[To-do item] State how many lines of the material contain the string "init". Respond with the number alone.

[The data]

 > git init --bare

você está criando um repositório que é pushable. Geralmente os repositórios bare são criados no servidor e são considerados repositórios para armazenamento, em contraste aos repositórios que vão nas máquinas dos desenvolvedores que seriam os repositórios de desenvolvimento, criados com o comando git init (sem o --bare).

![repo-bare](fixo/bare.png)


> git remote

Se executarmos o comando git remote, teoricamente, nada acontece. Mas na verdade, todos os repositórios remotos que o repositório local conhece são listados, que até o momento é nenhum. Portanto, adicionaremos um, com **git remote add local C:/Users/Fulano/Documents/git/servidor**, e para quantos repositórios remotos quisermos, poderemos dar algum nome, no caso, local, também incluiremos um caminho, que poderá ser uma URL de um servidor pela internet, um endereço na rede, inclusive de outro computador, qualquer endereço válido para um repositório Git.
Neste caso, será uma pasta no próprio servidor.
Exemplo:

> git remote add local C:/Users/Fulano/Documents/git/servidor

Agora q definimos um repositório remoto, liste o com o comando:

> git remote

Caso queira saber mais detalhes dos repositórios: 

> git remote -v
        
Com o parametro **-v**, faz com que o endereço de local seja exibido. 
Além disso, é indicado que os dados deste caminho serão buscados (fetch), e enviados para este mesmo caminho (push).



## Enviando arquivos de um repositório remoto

==

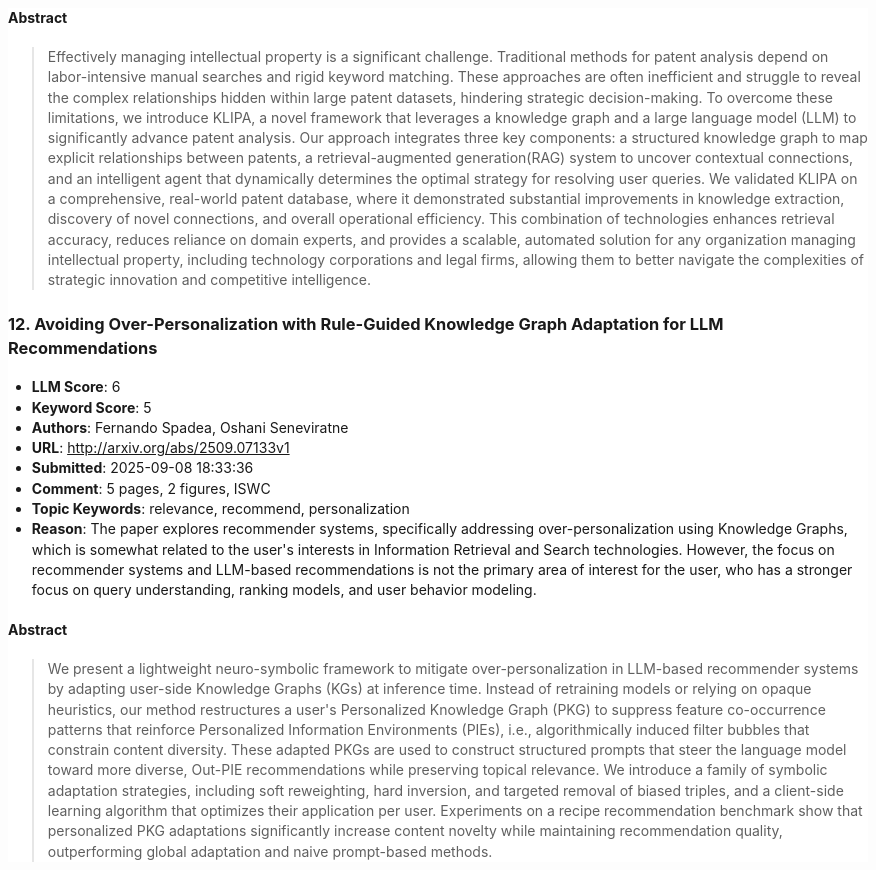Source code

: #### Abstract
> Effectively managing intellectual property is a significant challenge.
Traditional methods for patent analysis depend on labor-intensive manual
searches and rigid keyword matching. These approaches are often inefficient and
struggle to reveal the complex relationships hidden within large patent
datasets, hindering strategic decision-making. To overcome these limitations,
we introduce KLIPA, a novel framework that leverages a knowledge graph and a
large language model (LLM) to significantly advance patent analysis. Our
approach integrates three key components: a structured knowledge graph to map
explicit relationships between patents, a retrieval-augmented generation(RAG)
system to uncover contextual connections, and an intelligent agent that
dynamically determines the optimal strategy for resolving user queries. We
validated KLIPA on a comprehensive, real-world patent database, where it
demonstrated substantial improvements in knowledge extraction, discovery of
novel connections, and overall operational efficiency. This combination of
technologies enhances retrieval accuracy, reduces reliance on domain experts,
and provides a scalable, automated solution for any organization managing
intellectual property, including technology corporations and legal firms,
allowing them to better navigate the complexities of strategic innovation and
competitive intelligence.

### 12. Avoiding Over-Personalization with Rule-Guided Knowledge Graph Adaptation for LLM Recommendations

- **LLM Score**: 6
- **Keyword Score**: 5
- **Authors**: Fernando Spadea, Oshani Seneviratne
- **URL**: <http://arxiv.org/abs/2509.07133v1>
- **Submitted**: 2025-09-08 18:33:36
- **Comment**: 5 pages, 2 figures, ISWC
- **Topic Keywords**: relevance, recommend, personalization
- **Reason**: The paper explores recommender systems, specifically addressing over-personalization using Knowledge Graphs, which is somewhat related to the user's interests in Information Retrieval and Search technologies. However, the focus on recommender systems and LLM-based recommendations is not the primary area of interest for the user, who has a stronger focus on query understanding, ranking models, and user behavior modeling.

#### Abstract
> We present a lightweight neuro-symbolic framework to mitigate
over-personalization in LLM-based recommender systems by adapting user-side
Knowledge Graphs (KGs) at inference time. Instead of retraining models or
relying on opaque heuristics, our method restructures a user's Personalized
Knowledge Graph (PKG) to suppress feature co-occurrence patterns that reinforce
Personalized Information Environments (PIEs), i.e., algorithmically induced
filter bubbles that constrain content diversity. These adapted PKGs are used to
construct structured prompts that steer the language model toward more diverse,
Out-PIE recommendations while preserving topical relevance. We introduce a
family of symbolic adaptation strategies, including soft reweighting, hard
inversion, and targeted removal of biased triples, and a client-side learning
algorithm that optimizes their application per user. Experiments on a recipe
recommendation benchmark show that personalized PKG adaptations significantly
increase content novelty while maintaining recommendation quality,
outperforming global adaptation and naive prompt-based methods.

[Task answer] 2